▶ YOUR GOAL
Each line of the data below between the one containing "Page 3 of 6" and the one containing "When using media", both included, is to be repeated exactly. Please omit pictures.

▶ RAW DATA
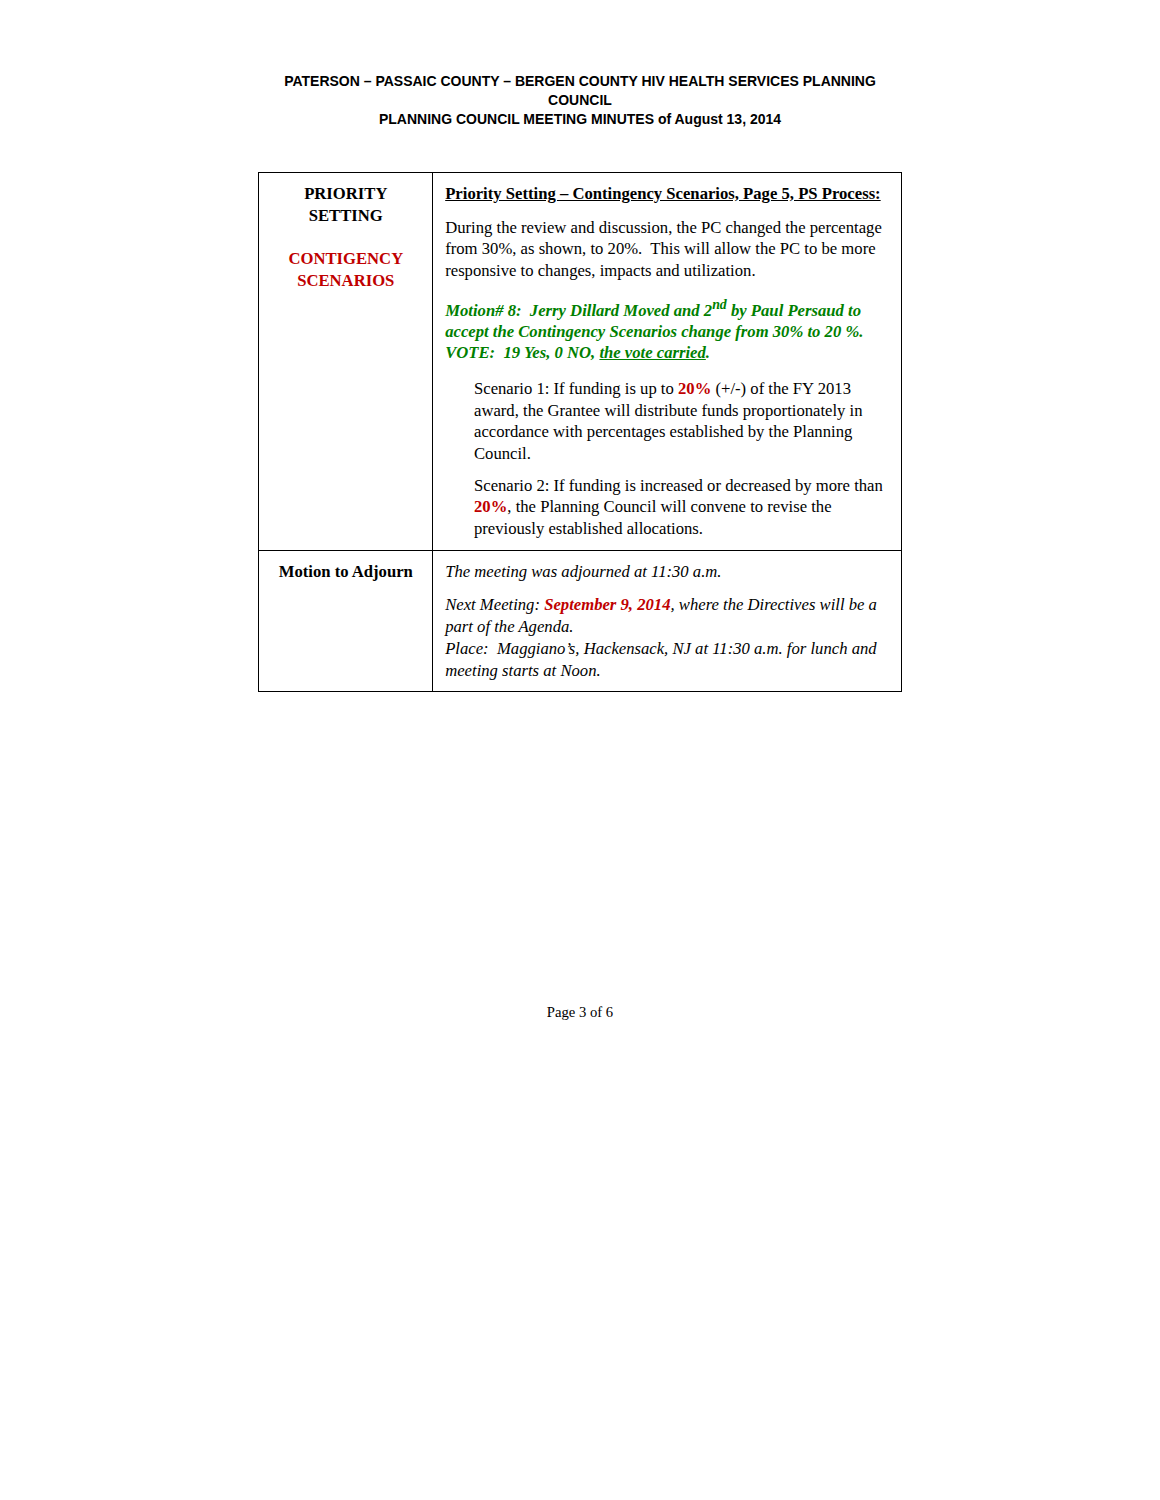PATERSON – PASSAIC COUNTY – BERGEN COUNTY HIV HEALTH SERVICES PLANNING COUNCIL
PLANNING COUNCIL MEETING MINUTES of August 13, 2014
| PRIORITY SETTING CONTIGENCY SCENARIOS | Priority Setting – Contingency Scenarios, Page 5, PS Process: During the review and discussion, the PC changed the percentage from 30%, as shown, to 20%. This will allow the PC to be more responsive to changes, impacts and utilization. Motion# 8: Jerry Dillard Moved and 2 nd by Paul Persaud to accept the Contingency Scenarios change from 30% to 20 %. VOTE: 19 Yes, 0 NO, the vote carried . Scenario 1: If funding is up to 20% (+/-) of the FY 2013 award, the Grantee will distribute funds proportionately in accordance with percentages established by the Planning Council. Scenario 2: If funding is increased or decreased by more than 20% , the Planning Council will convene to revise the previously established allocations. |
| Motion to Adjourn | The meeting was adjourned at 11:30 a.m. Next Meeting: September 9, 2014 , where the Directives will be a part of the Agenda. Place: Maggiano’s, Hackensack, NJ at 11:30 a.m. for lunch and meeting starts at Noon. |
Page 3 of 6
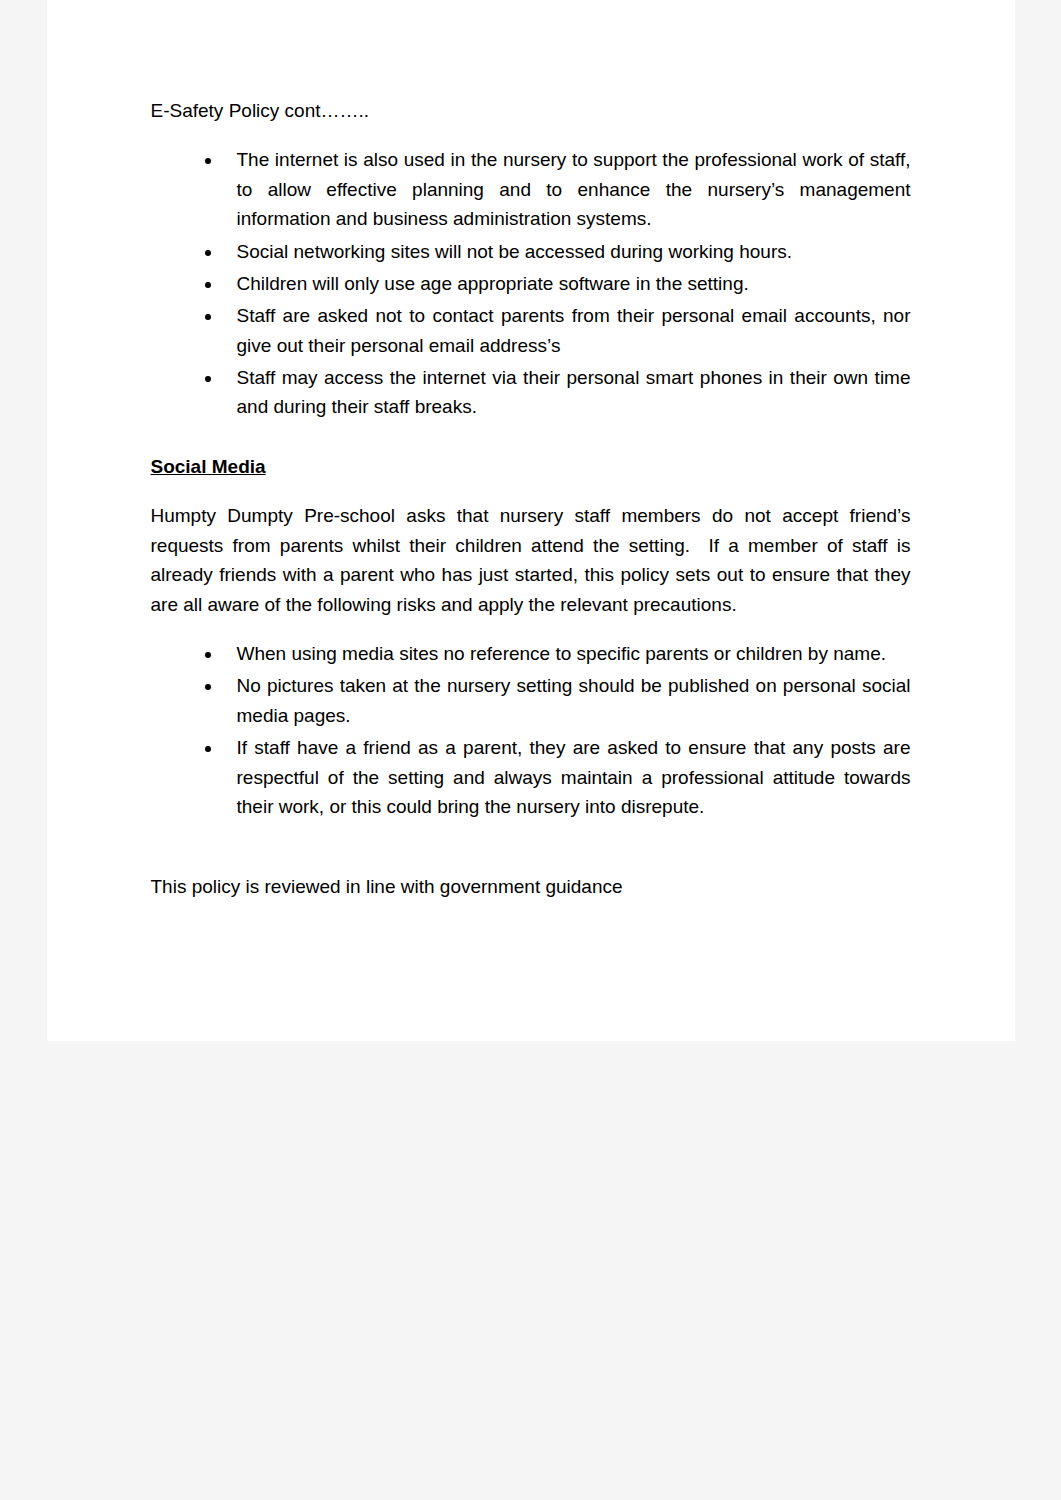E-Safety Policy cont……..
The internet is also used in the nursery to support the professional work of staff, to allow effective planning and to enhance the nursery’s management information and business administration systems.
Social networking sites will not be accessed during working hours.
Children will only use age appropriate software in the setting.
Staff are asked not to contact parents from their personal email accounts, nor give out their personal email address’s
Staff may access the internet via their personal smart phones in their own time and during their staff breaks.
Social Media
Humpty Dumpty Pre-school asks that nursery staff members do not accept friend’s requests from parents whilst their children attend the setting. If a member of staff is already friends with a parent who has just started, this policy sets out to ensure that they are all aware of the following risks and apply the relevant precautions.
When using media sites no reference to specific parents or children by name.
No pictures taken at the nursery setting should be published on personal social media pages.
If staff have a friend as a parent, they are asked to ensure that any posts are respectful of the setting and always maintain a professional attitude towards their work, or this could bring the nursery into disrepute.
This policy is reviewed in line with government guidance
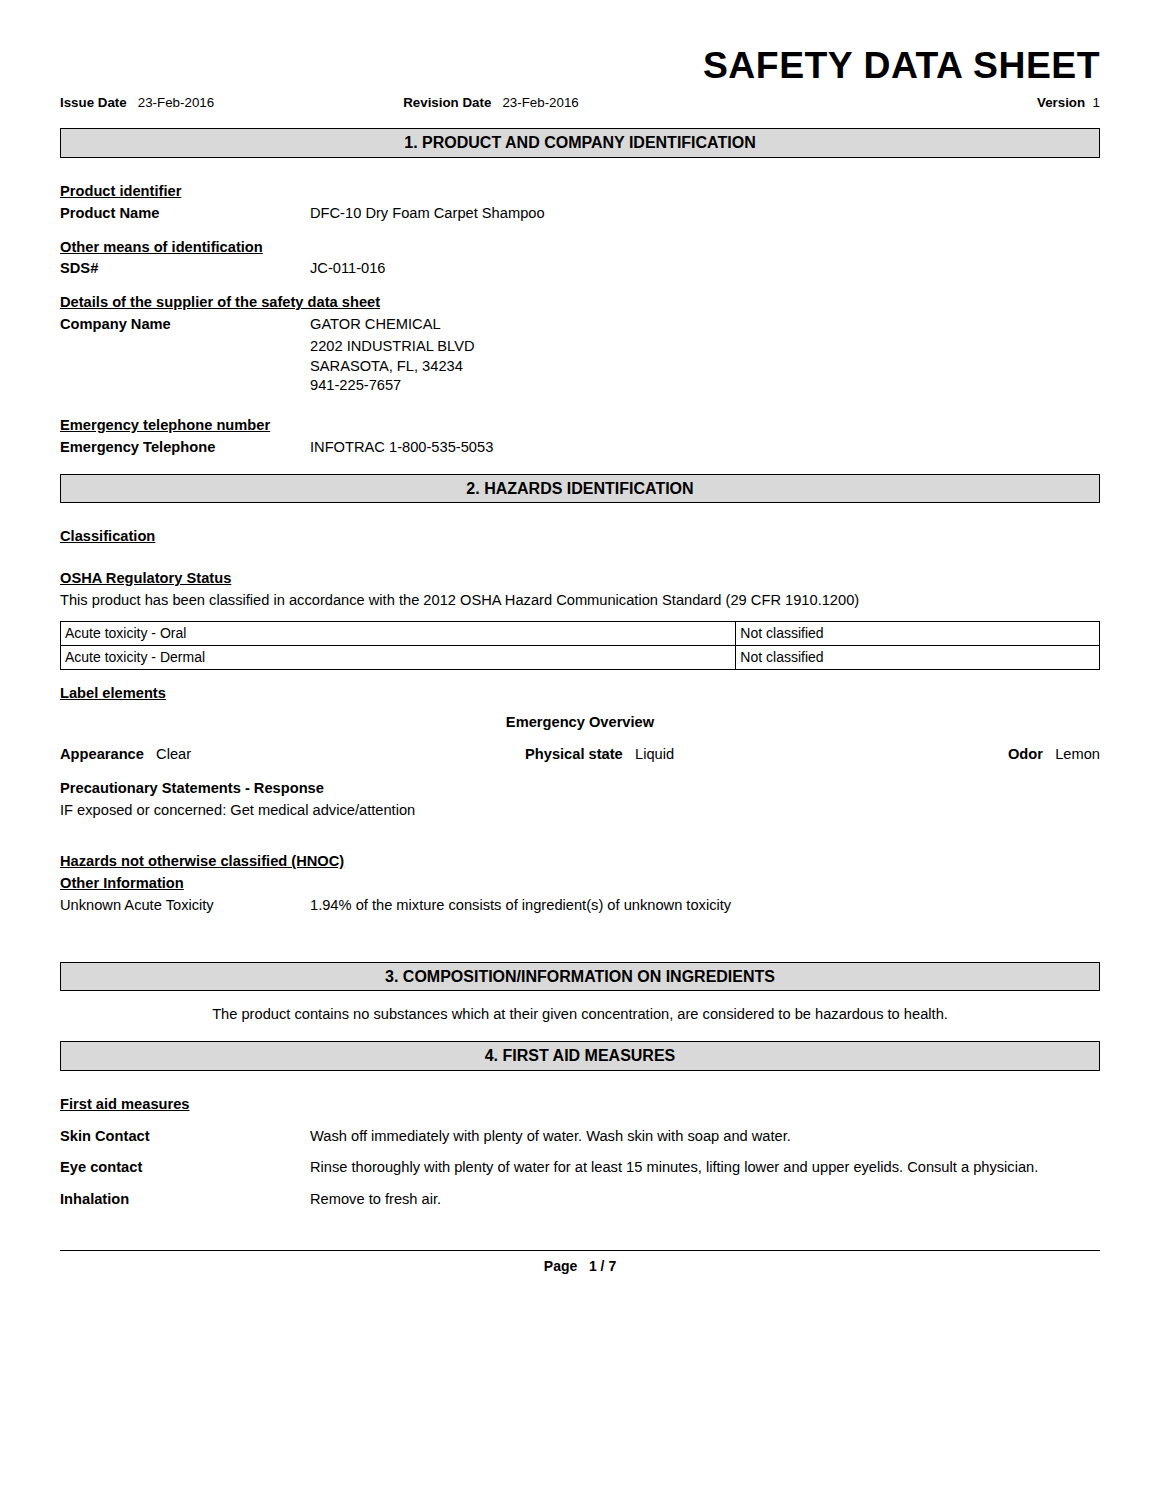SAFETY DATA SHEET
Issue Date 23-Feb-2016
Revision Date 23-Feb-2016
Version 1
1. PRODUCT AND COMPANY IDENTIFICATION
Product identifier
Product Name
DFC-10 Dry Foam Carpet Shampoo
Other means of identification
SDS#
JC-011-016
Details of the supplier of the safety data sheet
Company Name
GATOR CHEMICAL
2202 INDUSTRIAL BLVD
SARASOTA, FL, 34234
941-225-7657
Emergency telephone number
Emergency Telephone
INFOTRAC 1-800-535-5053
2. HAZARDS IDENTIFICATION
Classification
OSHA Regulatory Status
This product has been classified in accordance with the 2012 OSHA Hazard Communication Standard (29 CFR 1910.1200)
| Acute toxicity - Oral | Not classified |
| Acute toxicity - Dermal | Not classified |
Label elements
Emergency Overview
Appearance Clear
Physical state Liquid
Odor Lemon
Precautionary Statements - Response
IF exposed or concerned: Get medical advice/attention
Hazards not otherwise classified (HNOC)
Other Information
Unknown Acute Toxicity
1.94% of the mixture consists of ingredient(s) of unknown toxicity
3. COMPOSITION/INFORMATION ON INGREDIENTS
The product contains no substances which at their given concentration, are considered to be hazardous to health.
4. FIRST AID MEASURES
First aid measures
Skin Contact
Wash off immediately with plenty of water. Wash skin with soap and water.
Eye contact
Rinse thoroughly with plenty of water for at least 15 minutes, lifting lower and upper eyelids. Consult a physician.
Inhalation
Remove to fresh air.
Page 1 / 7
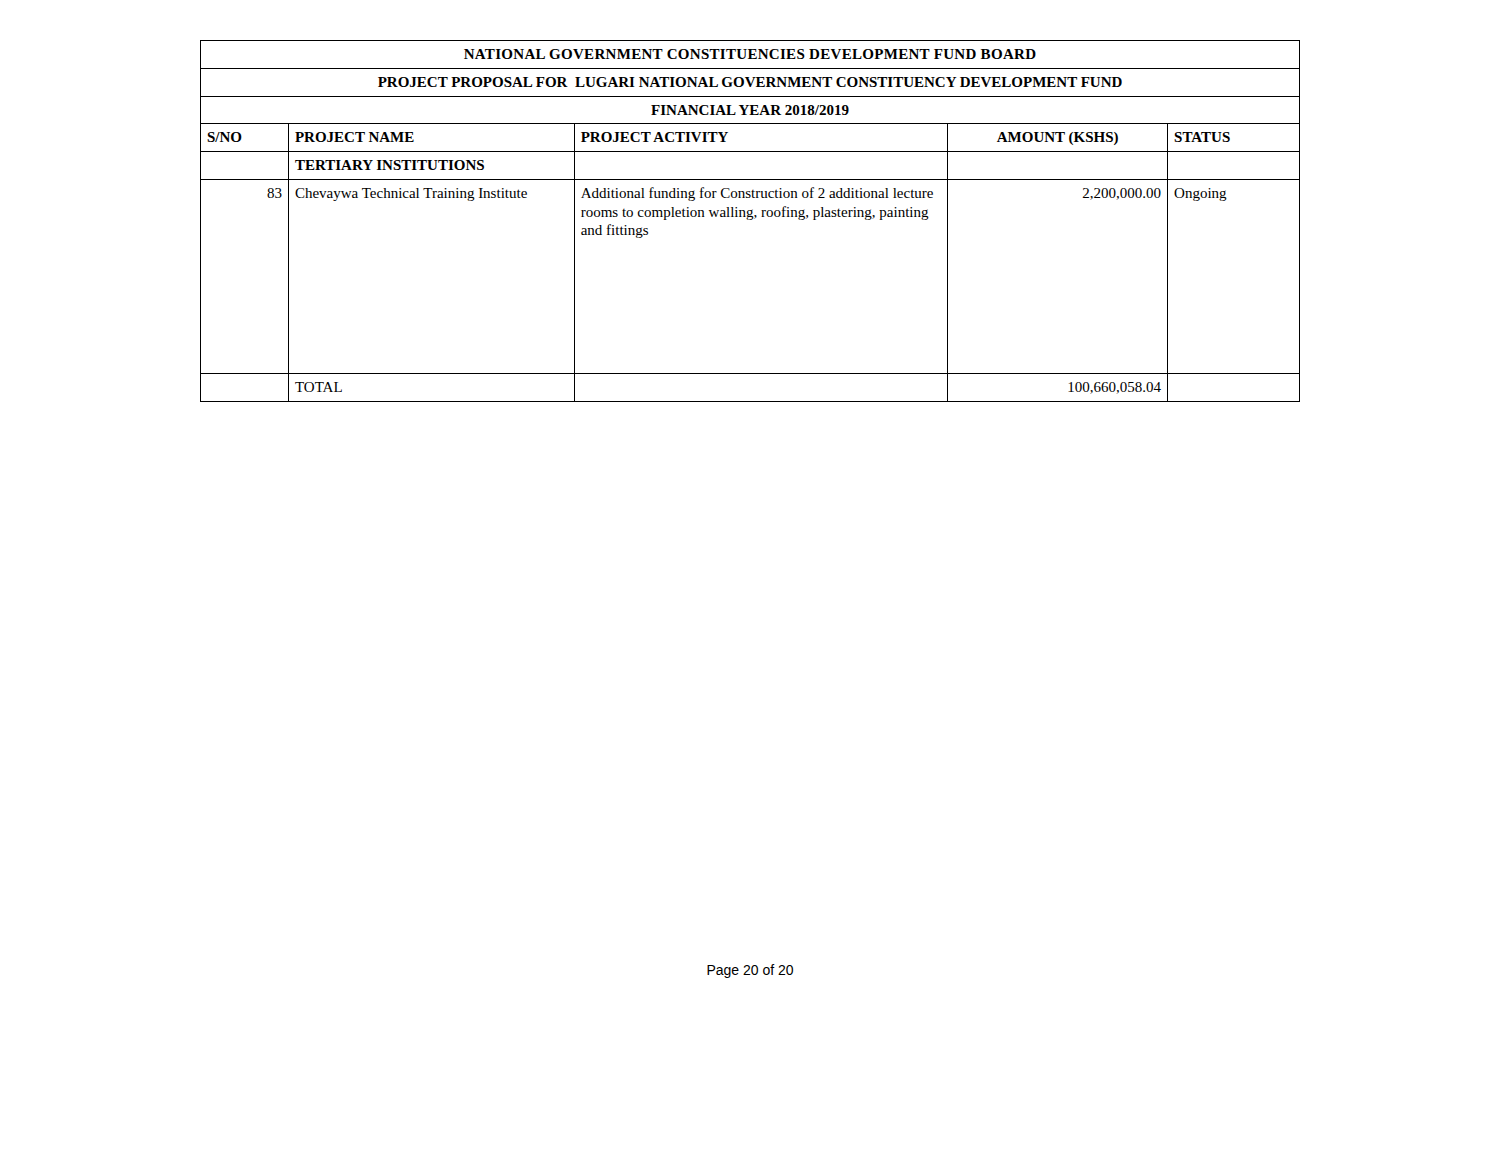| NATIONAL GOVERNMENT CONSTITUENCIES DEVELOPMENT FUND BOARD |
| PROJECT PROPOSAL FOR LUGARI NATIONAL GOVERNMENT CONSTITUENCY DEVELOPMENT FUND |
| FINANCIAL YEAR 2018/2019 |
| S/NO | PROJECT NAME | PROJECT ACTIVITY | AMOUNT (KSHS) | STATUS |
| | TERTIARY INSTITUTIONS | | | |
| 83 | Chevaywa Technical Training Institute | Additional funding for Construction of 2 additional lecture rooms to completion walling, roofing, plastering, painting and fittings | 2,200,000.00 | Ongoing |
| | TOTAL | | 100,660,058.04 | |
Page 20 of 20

▶ SOLVED PROBLEM
Page 3 of 6
E-Safety Policy cont……..
The internet is also used in the nursery to support the professional work of staff, to allow effective planning and to enhance the nursery’s management information and business administration systems.
Social networking sites will not be accessed during working hours.
Children will only use age appropriate software in the setting.
Staff are asked not to contact parents from their personal email accounts, nor give out their personal email address’s
Staff may access the internet via their personal smart phones in their own time and during their staff breaks.
Social Media
Humpty Dumpty Pre-school asks that nursery staff members do not accept friend’s requests from parents whilst their children attend the setting. If a member of staff is already friends with a parent who has just started, this policy sets out to ensure that they are all aware of the following risks and apply the relevant precautions.
When using media sites no reference to specific parents or children by name.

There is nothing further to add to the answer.